Recommendations: "They might want to consider cutting down on the content of the home page. If you have good links to the inside content, news headlines and so forth, it isn't so necessary to put it all up front. Good content such as that mentioned above should be used to showcase how WAFB gets involved with the community, perhaps with a link to the reporter's biography, a picture of the grateful widow—there are very few pictures on the site—and an invitation to send the reporter leads for other stories."

The site: EATEL


The reviewer: Jeanette S. Cates, Austin, Texas-based author of "Online Success Tactics: 101 Ways to Build Your Small Business." Visit her at www.onlinesuccesstactics.com.

Good: "My favorite part of the site is 'Customer Service.' It provides some excellent features, such as downloadable forms and easy-to-understand ways to contact EATEL. Between the 'Frequently Asked Questions' and 'How to Use Your EATEL Service,' you can solve a lot of your own problems.
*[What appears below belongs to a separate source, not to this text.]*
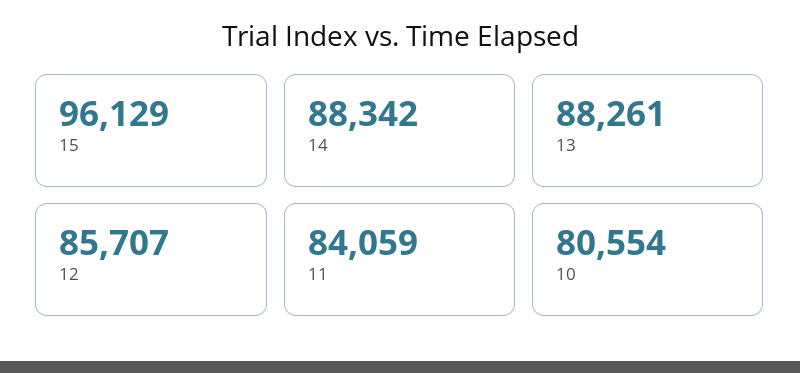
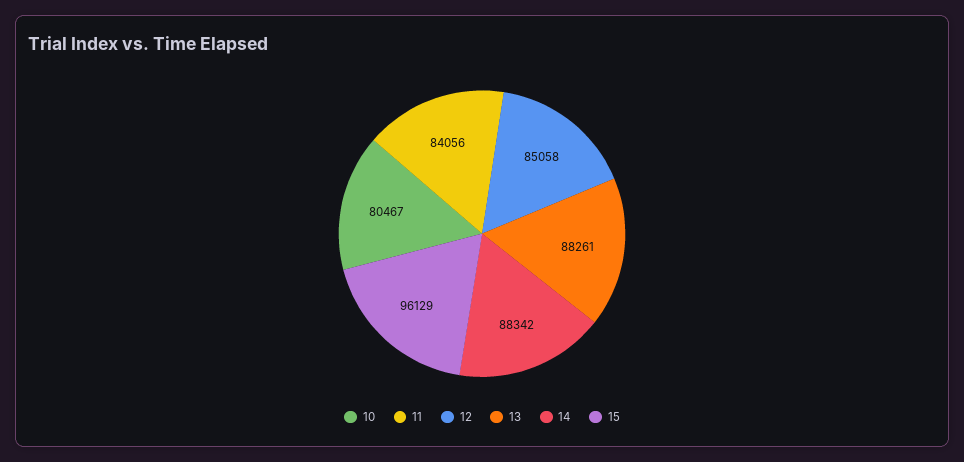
12: 85707 -> 85058
11: 84059 -> 84056
10: 80554 -> 80467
But if you can't, it's easy to report a problem with the online form they offer."

Bad: "The 'Shop Online' section is my least favorite. Regardless of the option you choose, you end up back at the page that asks for your phone number. Many people hesitate to give this information. But you can't get any pricing information without putting in your phone number. As an alternative, you could provide general pricing guidelines. At a minimum, the company needs to reassure users that it will not save their phone number or have a salesperson call based on their entering the number on the page."

Recommendations: "All of the options on the left side of the front-page point again to that 'Phone Number Please' page, so you can't really get any information from the site. I recommend providing some basic information. Otherwise, you lose a lot of visitors who can't get past the 'Number Please' request."
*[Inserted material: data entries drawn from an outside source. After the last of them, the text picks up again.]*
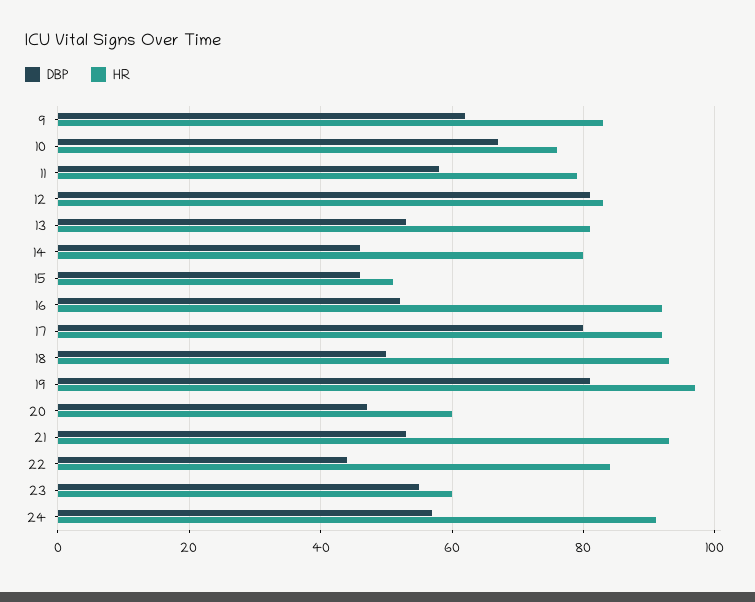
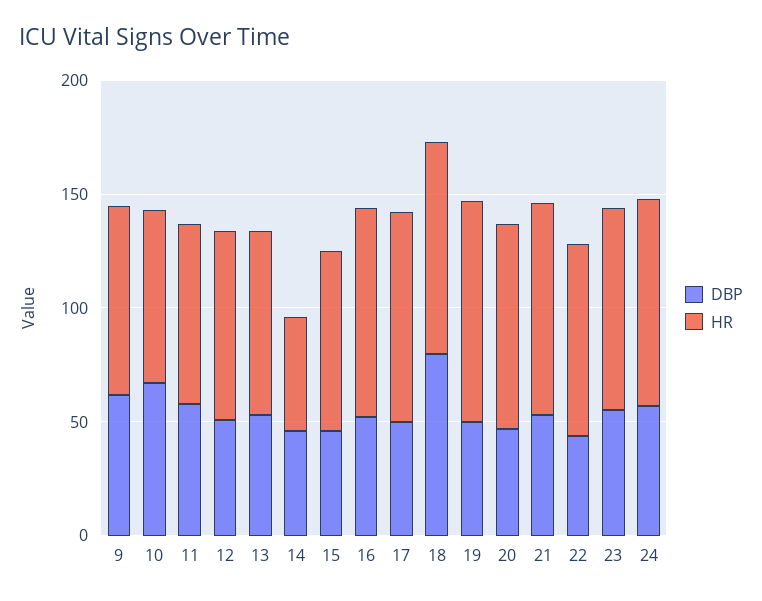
DBP, 12: 80 -> 50
HR, 14: 80 -> 50
HR, 15: 50 -> 80
DBP, 17: 80 -> 50
DBP, 18: 50 -> 80
DBP, 19: 80 -> 50
HR, 20: 60 -> 90
HR, 23: 60 -> 90

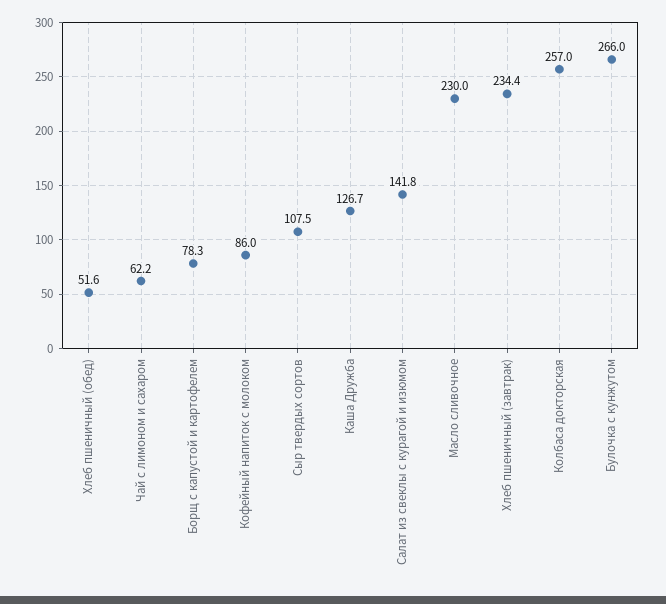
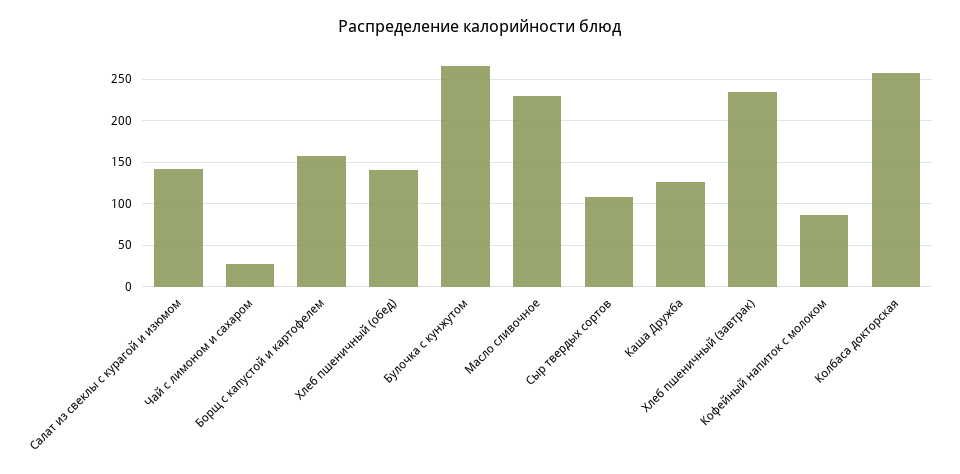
Хлеб пшеничный (обед): 51.6 -> 140
Чай с лимоном и сахаром: 62.2 -> 30
Борщ с капустой и картофелем: 78.3 -> 160

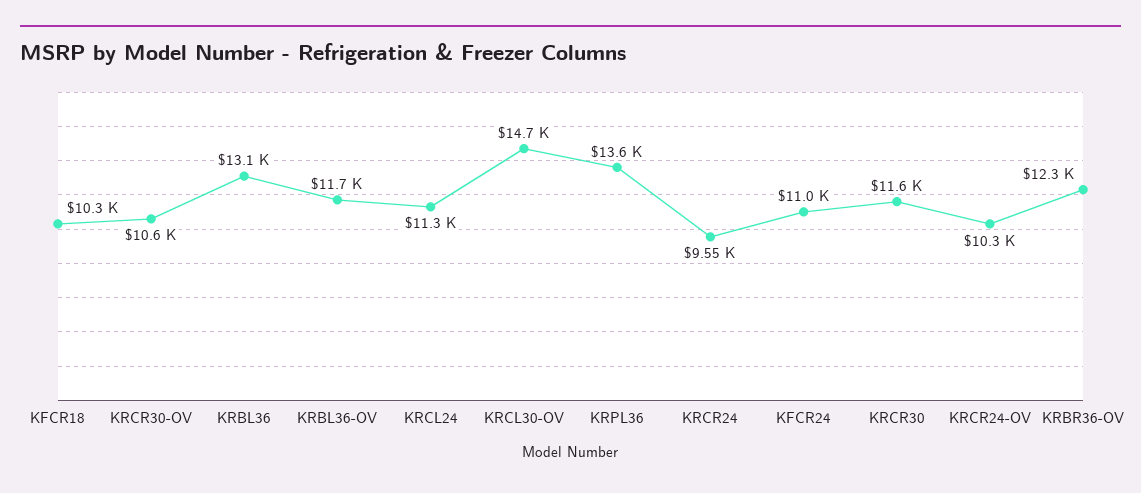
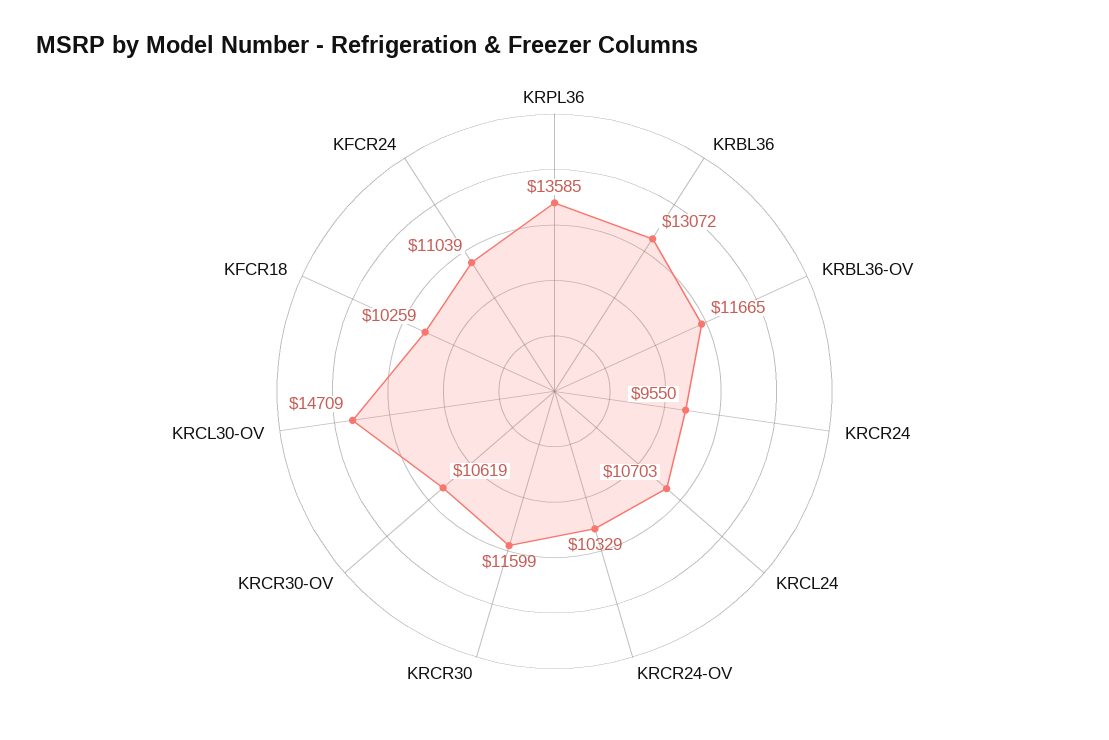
KRCL24: 11300 -> 10703
KRBR36-OV: 12300 -> none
The site: Louisiana State University


The reviewer: Bryan Eisenberg, chief information officer for online marketing firm Future Now Inc. in New York City and author of "ROI Marketing." Visit his company at www.futurenowinc.com

Good: "The site seems to do very well in terms of content and navigation for people who are familiar with the university. The design is also crisp and professional, with a lot of images."

Bad: "As someone who is not familiar with the university and visiting the site for the first time, I ask myself, just like most people will, 'What is in it for me?' I, like any other visitor, need to know in the first eight to 10 seconds what the site is all about and what it has to offer me. The site seems to be a collection of numerous sites where the look, feel and navigation seem to change. For example, when I went to the section for 'Undergraduate Admissions,' the colors changed and the layout of the page was significantly different. I was greeted with a huge image that did not tell me what I needed to do to apply or what the requirements were."

Recommendations: "Add more text. The fact the home page is made up mostly of images means that the search engines have nothing they can read. This could make it more difficult to find the Web site. The areas for prospective students, staff, researchers, alumni and visitors could all be done as text instead of graphics."